_Objetivos_.
(a) Reproduza do texto sobre recall de veículos tudo desde "Não obstante o" até "de ser reparado.".
(b) Segundo o texto sobre recall de veículos, quais artigos do Código de Defesa do Consumidor preveem a responsabilidade objetiva dos fornecedores?

A lei não estipula um prazo exato para que a concessionária execute o serviço de reparação, mas tal serviço deve ocorrer com um prazo razoável e negociável entre as partes, temos ainda que ficar em alerta quando a concessionária só faz o anúncio, mas nunca atende os clientes sob o pretexto de que não possui peças, de que retorna para agendar o conserto e nunca o fazem, somente a fim de burlar os órgãos fiscalizadores e culpar os consumidores de não terem atendido o Recall.

Não obstante o fato de o veículo ficar por um tempo parado na concessionária para o reparo pode trazer sim prejuízo ao consumidor e este deve realizar a denúncia no Procon e procurar a Justiça a fim de ser reparado.

A reponsabilidade das fornecedoras de bens e serviços é objetiva, ou seja, não se exige a comprovação de culpa do fornecedor que, independentemente desta, responderá pelos danos ocorridos, conforme previsão dos artigos 12 a 17 do Código de Defesa do Consumidor.
O autor Fabrício Bolzan em seu livro Direito do Consumidor Esquematizado, se posiciona sobre o que é responsabilidade objetiva do fornecedor:

“…Ademais, cumpre ressaltar que o5 CDC trouxe instrumentos para concretizar tais direitos. No âmbito civil, podemos citar a responsabilidade objetiva do fornecedor — aquela que independe da comprovação do dolo ou da culpa —, que é a regra nas relações de consumo envolvendo a responsabilidade pelo fato do produto ou do serviço e o consequente dever de indenizar (arts. 12 a 17).

O consumidor adquire um veículo e espera dele o resultado prometido, um bom funcionamento e sem trazer risco ao usuário ou mesmo outras pessoas indiretamente ligadas a cadeia de consumo, e ao surgir uma falha inesperada até mesmo pelo fabricante, este deve anteder de forma negligente, perita e prudente, o conserto do problema.

_Dados extraídos_.
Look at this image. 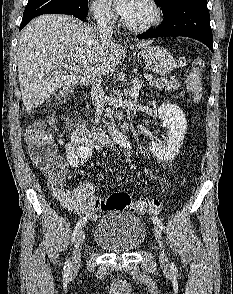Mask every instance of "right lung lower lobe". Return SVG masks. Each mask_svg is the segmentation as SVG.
Listing matches in <instances>:
<instances>
[{
  "instance_id": "1",
  "label": "right lung lower lobe",
  "mask_w": 233,
  "mask_h": 294,
  "mask_svg": "<svg viewBox=\"0 0 233 294\" xmlns=\"http://www.w3.org/2000/svg\"><path fill=\"white\" fill-rule=\"evenodd\" d=\"M88 14V6L86 8H83V9H80V10H77L69 15H73L77 18H79L80 20H84L86 18ZM28 22H22L21 25H20V30L27 24Z\"/></svg>"
}]
</instances>
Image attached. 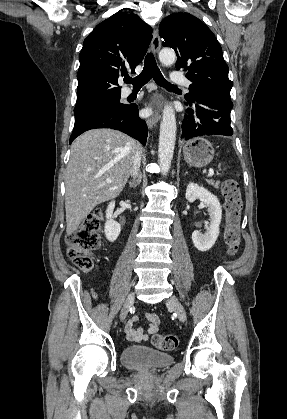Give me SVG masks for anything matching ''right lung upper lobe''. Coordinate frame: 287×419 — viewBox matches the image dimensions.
Segmentation results:
<instances>
[{"label": "right lung upper lobe", "instance_id": "1", "mask_svg": "<svg viewBox=\"0 0 287 419\" xmlns=\"http://www.w3.org/2000/svg\"><path fill=\"white\" fill-rule=\"evenodd\" d=\"M151 39V27L135 14L117 12L98 24L79 55L75 107L120 95L119 76L135 72Z\"/></svg>", "mask_w": 287, "mask_h": 419}]
</instances>
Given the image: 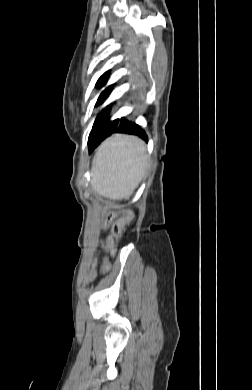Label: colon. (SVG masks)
I'll return each mask as SVG.
<instances>
[{"instance_id":"colon-1","label":"colon","mask_w":252,"mask_h":390,"mask_svg":"<svg viewBox=\"0 0 252 390\" xmlns=\"http://www.w3.org/2000/svg\"><path fill=\"white\" fill-rule=\"evenodd\" d=\"M118 213H122V217L115 221V217ZM133 212L130 209L123 208L122 206L112 207L104 218V226H111L110 234L107 236L103 246L107 250L111 251L114 255L116 252V243L119 242L122 235L124 226L131 220ZM110 268V264L106 258L103 259L102 273H106Z\"/></svg>"}]
</instances>
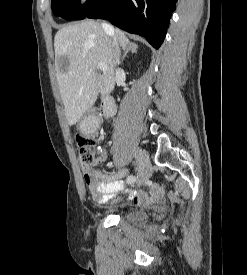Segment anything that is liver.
I'll list each match as a JSON object with an SVG mask.
<instances>
[{
    "label": "liver",
    "instance_id": "obj_1",
    "mask_svg": "<svg viewBox=\"0 0 247 275\" xmlns=\"http://www.w3.org/2000/svg\"><path fill=\"white\" fill-rule=\"evenodd\" d=\"M114 35L125 50L130 41L123 31L112 28L107 32L95 21L65 26L55 35L56 76L70 126L93 106L99 93L107 95L114 89L115 48L110 38ZM100 62L107 65L102 75L96 72Z\"/></svg>",
    "mask_w": 247,
    "mask_h": 275
}]
</instances>
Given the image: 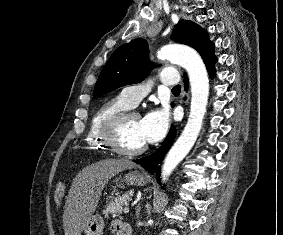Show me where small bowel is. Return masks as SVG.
I'll return each mask as SVG.
<instances>
[{
  "mask_svg": "<svg viewBox=\"0 0 283 235\" xmlns=\"http://www.w3.org/2000/svg\"><path fill=\"white\" fill-rule=\"evenodd\" d=\"M117 224H119V222H115L112 226V230L117 234V231H116V226Z\"/></svg>",
  "mask_w": 283,
  "mask_h": 235,
  "instance_id": "small-bowel-1",
  "label": "small bowel"
}]
</instances>
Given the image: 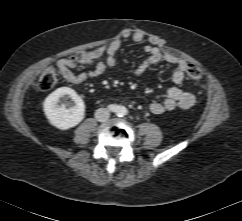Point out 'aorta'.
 <instances>
[{
    "label": "aorta",
    "mask_w": 242,
    "mask_h": 221,
    "mask_svg": "<svg viewBox=\"0 0 242 221\" xmlns=\"http://www.w3.org/2000/svg\"><path fill=\"white\" fill-rule=\"evenodd\" d=\"M116 113L119 115V116H123L127 113V108L124 107V106H119L117 109H116Z\"/></svg>",
    "instance_id": "obj_1"
}]
</instances>
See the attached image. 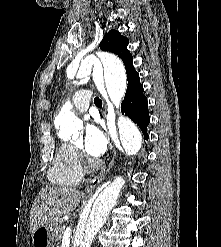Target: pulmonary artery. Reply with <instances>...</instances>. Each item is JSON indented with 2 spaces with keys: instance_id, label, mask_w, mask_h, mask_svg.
Here are the masks:
<instances>
[{
  "instance_id": "e3ab8cb5",
  "label": "pulmonary artery",
  "mask_w": 221,
  "mask_h": 247,
  "mask_svg": "<svg viewBox=\"0 0 221 247\" xmlns=\"http://www.w3.org/2000/svg\"><path fill=\"white\" fill-rule=\"evenodd\" d=\"M92 93L88 90L81 89L74 93L72 103L74 108L79 112H85L89 107Z\"/></svg>"
}]
</instances>
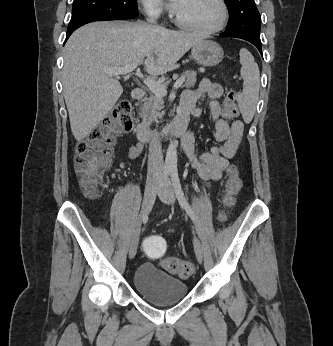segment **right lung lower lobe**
Listing matches in <instances>:
<instances>
[{"instance_id": "obj_1", "label": "right lung lower lobe", "mask_w": 333, "mask_h": 346, "mask_svg": "<svg viewBox=\"0 0 333 346\" xmlns=\"http://www.w3.org/2000/svg\"><path fill=\"white\" fill-rule=\"evenodd\" d=\"M95 21H106V20H95V19H93V20H88V21H86V22H83V23L79 24L78 26H76V27L73 28V29L67 30V36H66L65 42L67 41V39L70 37V35H71L77 28L81 27V26L84 25V24H87V23H90V22H95Z\"/></svg>"}]
</instances>
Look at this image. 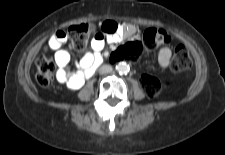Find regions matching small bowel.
<instances>
[{
    "label": "small bowel",
    "instance_id": "small-bowel-1",
    "mask_svg": "<svg viewBox=\"0 0 225 155\" xmlns=\"http://www.w3.org/2000/svg\"><path fill=\"white\" fill-rule=\"evenodd\" d=\"M134 32V28L128 24L106 21L102 24L100 32L96 33L91 41L92 53H87L75 66L70 64L69 53L62 49L70 41V34L65 29L56 30L49 39V46L55 50L54 59L58 66L57 80L72 90L79 89L86 79L91 77L102 61L101 51L106 42H117L123 36ZM172 56L170 47L165 46L158 52V63L161 68L169 66Z\"/></svg>",
    "mask_w": 225,
    "mask_h": 155
}]
</instances>
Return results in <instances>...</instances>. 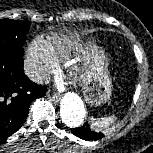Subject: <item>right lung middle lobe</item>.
<instances>
[{"mask_svg": "<svg viewBox=\"0 0 153 153\" xmlns=\"http://www.w3.org/2000/svg\"><path fill=\"white\" fill-rule=\"evenodd\" d=\"M31 23L28 21L0 20V55L22 57V46Z\"/></svg>", "mask_w": 153, "mask_h": 153, "instance_id": "right-lung-middle-lobe-1", "label": "right lung middle lobe"}]
</instances>
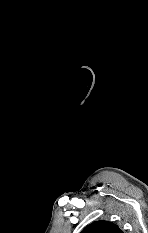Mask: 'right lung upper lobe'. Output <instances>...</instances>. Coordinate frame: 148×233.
I'll return each mask as SVG.
<instances>
[{"label": "right lung upper lobe", "instance_id": "1", "mask_svg": "<svg viewBox=\"0 0 148 233\" xmlns=\"http://www.w3.org/2000/svg\"><path fill=\"white\" fill-rule=\"evenodd\" d=\"M81 233H123V231L117 225L101 220L88 225Z\"/></svg>", "mask_w": 148, "mask_h": 233}]
</instances>
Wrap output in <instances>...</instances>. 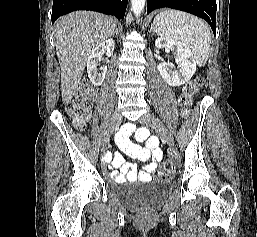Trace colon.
I'll return each mask as SVG.
<instances>
[{
    "instance_id": "1",
    "label": "colon",
    "mask_w": 257,
    "mask_h": 237,
    "mask_svg": "<svg viewBox=\"0 0 257 237\" xmlns=\"http://www.w3.org/2000/svg\"><path fill=\"white\" fill-rule=\"evenodd\" d=\"M204 85V79L202 77H195L190 80L184 87L182 95L179 98V105L182 107L184 114H188L193 103L195 95L201 90ZM94 96V90L92 87L83 82L71 102L67 106V112L72 118L75 127L83 128L90 114L89 102ZM176 168L175 160L171 159L167 161L155 174V178L158 180H167L174 173Z\"/></svg>"
}]
</instances>
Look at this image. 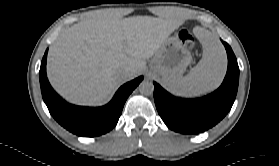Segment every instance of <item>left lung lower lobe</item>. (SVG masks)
Returning <instances> with one entry per match:
<instances>
[{
  "label": "left lung lower lobe",
  "mask_w": 279,
  "mask_h": 166,
  "mask_svg": "<svg viewBox=\"0 0 279 166\" xmlns=\"http://www.w3.org/2000/svg\"><path fill=\"white\" fill-rule=\"evenodd\" d=\"M228 70L222 85L213 93L198 99L176 98L154 82V101L164 123L184 134L206 131L222 120L231 109L238 89L239 67L231 47L224 41Z\"/></svg>",
  "instance_id": "0a47b994"
}]
</instances>
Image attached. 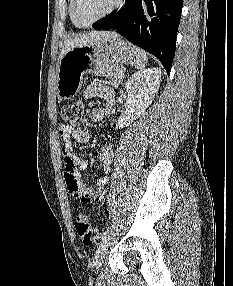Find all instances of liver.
Returning a JSON list of instances; mask_svg holds the SVG:
<instances>
[{"label":"liver","mask_w":233,"mask_h":286,"mask_svg":"<svg viewBox=\"0 0 233 286\" xmlns=\"http://www.w3.org/2000/svg\"><path fill=\"white\" fill-rule=\"evenodd\" d=\"M118 37L117 33L112 31H91L89 33L76 35L65 41L64 47L60 52L59 58H61L70 49L78 46H82L88 43L97 42L103 38Z\"/></svg>","instance_id":"obj_1"}]
</instances>
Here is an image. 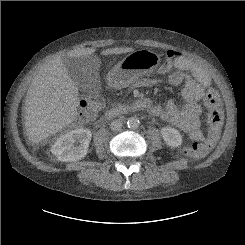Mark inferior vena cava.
<instances>
[{
  "label": "inferior vena cava",
  "mask_w": 245,
  "mask_h": 245,
  "mask_svg": "<svg viewBox=\"0 0 245 245\" xmlns=\"http://www.w3.org/2000/svg\"><path fill=\"white\" fill-rule=\"evenodd\" d=\"M110 128L112 131H120L122 128V122L120 120H113L111 122Z\"/></svg>",
  "instance_id": "obj_1"
}]
</instances>
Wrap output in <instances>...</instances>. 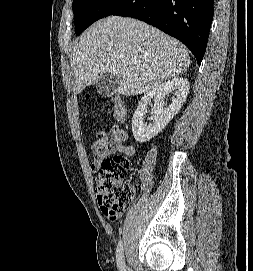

_Respostas dadas_.
(a)
Não obstante o fato de o veículo ficar por um tempo parado na concessionária para o reparo pode trazer sim prejuízo ao consumidor e este deve realizar a denúncia no Procon e procurar a Justiça a fim de ser reparado.

(b) Os artigos 12 a 17.